In its brief, UP weighs in on whether the dust from a construction site adjacent to Mama Jo’s resulted in “direct physical loss or damage to the property enough to trigger policy coverage. The summary of the argument is taken from the amicus:
“The issues that Mama Jo’s raises in its petition present federal questions of national importance. The Eleventh Circuit below failed to adhere to two fundamental precepts of federal jurisprudence: the requirement that federal courts sitting in diversity apply the substantive law of the forum state and the right of civil litigants to a trial.
In its first error—the Erie error5—the Eleventh Circuit failed to make any genuine attempt to apply Florida policy-interpretation law and to predict how Florida courts would decide the coverage question. It ignored pertinent authority from Florida state courts and instead relied on federal authority and out-of- state cases.
In its second error—the Daubert error6—the Eleventh Circuit imposed the novel and erroneous requirements that causation experts categorically exclude all alternative causes and that they conduct strict scientific testing. This new standard usurps the role of the trier of fact.
Federal courts nationwide are making these same errors in cases seeking coverage for losses arising from the COVID-19 pandemic. These courts are making critical coverage decisions—in the context of motions to dismiss—without making serious efforts to determine and apply the coverage law of their forum states and predict how those states’ courts would decide the issue. Instead, despite sometimes acknowledging their duty to apply state law, these federal courts are nevertheless determining coverage by following federal courts in other jurisdictions that have made the same Erie error. This amounts to the development of a federal general common law of insurance coverage, a result outlawed since 1938 when Erie overruled Swift v. Tyson, 41 U.S. 1 (1842).
——
• APPLY WHAT YOU READ:
• A. In the passage on the Mama Jo's amicus brief, translate the sentence "This new standard usurps the role of the trier of fact." into Spanish.
• B. Write the next part of the passage on the Mama Jo's amicus brief, picking up after its last sentence.

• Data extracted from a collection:
——
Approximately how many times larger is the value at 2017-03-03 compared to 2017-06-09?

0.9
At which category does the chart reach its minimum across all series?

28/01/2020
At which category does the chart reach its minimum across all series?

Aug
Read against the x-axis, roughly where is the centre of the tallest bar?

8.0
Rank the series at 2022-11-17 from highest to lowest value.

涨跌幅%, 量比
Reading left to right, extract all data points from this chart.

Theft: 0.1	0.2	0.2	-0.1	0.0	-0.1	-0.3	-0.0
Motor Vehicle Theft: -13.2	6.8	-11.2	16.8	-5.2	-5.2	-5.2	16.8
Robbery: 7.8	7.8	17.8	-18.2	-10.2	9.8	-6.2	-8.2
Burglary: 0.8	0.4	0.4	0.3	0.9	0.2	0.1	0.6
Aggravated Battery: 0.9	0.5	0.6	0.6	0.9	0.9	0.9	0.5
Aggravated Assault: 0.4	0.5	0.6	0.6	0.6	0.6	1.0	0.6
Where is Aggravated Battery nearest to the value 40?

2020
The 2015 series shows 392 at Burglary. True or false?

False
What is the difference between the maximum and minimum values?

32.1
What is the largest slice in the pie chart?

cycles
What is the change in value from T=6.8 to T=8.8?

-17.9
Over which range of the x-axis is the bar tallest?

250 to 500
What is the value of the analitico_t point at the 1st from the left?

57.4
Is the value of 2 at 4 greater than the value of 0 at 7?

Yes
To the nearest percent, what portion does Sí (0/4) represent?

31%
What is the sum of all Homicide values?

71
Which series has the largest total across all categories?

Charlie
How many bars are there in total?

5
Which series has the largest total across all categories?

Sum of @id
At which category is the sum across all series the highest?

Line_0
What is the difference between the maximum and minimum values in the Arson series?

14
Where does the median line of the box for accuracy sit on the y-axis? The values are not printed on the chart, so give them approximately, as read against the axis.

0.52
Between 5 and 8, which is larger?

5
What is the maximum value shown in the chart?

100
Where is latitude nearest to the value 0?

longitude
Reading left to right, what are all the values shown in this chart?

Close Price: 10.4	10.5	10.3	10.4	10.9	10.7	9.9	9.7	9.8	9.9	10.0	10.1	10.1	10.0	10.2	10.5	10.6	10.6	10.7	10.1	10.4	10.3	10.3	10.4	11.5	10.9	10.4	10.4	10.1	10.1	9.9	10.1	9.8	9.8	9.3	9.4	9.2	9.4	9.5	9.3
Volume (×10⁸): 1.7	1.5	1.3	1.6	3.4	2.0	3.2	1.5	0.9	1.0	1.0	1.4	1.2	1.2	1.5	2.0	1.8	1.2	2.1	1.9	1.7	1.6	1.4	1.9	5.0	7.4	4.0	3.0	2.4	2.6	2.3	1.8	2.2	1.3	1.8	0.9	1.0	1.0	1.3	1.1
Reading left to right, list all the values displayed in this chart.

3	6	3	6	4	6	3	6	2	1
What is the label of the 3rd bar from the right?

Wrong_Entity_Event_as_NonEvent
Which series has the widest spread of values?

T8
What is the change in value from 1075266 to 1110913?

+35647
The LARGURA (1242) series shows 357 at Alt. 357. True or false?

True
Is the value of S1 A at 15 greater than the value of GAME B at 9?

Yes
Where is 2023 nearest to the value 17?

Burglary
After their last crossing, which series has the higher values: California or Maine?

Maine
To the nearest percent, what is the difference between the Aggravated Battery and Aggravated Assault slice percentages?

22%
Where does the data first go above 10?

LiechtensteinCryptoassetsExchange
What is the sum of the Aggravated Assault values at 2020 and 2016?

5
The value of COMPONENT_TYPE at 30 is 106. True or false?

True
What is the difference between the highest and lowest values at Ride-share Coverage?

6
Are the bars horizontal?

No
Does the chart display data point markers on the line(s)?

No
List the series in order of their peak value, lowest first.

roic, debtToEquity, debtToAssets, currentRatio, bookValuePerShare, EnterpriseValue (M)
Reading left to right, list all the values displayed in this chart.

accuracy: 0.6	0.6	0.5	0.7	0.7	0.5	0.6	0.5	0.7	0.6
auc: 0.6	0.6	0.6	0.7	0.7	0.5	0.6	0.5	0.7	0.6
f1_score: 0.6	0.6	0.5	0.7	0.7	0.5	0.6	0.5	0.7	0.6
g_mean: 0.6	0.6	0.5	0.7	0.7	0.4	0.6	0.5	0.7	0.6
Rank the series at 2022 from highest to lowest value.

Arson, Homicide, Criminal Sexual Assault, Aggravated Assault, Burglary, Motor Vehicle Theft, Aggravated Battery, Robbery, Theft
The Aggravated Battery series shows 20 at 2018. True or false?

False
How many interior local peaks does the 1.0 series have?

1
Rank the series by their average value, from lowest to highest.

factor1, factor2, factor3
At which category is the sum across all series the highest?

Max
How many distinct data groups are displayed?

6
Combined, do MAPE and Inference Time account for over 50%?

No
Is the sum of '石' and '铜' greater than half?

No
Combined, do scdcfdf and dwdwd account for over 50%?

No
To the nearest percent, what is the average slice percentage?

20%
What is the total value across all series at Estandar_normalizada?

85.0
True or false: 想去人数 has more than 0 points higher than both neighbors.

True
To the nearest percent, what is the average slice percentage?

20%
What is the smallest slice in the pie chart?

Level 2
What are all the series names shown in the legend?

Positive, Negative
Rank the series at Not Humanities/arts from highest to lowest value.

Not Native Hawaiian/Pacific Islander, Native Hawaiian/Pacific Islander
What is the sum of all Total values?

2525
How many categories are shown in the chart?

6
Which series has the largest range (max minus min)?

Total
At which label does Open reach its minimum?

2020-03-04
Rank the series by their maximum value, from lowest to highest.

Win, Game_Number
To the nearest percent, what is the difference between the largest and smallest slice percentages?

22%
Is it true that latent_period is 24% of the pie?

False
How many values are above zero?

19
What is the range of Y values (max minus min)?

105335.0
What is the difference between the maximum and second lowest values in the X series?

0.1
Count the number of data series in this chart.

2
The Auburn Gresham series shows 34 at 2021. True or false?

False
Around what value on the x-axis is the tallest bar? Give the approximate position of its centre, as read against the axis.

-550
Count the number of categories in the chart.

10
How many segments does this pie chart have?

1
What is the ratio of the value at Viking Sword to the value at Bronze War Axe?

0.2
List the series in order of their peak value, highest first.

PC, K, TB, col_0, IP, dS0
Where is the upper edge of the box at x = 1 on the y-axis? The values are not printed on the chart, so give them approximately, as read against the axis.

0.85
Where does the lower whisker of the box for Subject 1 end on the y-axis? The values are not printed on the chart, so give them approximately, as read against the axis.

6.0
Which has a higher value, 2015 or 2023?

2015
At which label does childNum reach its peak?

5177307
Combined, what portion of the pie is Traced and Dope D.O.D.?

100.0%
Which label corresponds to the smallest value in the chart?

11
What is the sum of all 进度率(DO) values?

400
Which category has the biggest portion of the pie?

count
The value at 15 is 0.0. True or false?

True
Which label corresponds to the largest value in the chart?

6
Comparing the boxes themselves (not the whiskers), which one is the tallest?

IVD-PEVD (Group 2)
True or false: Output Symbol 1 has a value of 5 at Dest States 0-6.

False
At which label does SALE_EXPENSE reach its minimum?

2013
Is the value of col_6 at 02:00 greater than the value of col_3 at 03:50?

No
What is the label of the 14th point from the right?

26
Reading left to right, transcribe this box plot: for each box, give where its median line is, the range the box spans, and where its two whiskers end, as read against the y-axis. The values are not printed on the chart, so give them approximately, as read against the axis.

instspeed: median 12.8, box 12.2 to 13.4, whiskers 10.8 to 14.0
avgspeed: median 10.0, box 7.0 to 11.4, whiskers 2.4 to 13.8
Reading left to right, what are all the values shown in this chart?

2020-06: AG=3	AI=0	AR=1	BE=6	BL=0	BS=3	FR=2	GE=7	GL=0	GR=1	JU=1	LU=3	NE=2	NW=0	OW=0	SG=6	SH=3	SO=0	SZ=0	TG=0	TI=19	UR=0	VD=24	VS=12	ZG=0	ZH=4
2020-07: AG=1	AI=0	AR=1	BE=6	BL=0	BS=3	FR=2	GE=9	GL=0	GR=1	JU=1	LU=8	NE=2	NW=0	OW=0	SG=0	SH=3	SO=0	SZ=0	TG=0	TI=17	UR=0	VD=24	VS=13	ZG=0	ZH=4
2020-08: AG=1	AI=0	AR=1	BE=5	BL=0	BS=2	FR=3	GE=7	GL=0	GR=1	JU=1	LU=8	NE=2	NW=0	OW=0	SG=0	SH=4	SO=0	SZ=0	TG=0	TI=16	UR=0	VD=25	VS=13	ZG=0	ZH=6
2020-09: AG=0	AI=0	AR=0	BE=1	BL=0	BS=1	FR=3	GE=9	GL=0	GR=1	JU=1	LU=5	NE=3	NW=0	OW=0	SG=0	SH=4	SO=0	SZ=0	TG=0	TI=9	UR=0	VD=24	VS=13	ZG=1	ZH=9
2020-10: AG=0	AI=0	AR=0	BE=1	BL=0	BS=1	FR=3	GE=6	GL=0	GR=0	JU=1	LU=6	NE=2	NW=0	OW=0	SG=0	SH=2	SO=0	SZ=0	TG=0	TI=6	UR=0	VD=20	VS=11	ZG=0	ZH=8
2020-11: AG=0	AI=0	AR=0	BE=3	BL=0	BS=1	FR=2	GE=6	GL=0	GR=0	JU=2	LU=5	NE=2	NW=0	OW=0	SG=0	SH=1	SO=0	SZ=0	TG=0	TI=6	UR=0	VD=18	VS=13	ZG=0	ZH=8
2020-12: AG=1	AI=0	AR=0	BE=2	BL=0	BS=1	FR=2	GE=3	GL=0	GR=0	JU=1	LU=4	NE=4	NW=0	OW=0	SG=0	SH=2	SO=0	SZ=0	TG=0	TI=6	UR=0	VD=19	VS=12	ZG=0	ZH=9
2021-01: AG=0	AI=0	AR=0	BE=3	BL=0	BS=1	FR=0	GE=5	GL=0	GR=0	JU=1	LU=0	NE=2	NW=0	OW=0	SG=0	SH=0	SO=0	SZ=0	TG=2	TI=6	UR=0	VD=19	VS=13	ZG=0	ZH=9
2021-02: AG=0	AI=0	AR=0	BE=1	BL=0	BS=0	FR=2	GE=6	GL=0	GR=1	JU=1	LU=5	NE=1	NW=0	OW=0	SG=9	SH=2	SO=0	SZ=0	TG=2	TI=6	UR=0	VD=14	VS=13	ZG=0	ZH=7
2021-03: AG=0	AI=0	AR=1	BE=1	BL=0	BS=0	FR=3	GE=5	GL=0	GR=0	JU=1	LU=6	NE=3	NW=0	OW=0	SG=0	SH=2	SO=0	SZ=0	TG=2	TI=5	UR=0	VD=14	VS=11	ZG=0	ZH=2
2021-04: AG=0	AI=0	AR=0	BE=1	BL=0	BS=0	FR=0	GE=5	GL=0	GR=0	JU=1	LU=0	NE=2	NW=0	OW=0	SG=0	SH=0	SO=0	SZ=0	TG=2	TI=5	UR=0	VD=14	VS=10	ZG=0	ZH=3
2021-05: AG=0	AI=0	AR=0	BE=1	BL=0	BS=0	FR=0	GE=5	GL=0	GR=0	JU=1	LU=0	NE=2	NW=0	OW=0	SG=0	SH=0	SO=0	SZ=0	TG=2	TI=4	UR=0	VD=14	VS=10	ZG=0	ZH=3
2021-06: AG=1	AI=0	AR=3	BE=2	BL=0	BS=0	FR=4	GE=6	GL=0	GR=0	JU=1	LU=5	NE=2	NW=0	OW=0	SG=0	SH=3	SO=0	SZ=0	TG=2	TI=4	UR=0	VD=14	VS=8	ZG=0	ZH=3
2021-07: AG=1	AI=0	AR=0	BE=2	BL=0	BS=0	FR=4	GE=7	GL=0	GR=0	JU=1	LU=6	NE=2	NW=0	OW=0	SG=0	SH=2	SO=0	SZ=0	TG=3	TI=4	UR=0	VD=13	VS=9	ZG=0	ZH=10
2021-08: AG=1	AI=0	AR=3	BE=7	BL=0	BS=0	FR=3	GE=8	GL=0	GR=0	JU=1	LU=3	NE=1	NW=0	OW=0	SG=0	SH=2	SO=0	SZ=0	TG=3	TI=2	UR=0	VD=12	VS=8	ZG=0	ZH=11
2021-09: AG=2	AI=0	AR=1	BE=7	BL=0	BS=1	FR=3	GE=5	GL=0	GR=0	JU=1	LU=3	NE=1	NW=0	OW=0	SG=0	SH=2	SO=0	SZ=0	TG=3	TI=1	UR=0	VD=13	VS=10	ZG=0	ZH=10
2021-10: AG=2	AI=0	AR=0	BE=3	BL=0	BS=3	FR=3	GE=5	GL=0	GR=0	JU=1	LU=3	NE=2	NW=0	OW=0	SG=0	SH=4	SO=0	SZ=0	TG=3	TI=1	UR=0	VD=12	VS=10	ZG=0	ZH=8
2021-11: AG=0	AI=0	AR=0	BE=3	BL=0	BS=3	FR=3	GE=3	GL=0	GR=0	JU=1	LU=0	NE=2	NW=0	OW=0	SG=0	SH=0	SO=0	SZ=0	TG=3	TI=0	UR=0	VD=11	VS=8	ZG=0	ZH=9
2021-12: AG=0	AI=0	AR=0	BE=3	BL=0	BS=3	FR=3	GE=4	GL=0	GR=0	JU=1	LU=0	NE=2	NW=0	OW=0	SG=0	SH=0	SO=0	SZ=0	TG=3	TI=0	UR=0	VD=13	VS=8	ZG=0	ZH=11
——
• ANSWERS BY TASK:
• A. Este nuevo estándar usurpa el papel del juzgador de los hechos.

• B.
Federal courts are also usurping the role of the fact finder and inappropriately making factual determinations on motions to dismiss. Instead of applying the Twombly-Iqbal plausibility standard,7 federal courts are routinely disregarding factual allegations that COVID-19 causes direct physical loss of and/or damage to the insureds’ property. By making factual determinations different from the allegations in a complaint, these courts are commandeering the jury’s role.
The Eleventh Circuit’s decision is perpetuating and deepening these errors. Its decision has led many federal courts to neglect Erie on an issue that is preeminently one of state law and regulation, and also to bypass their fundamental duty to leave factual questions to the trier of fact. The result is certain to be hundreds of thousands of additional small-business failures, loss of jobs, and pain for families across the country.”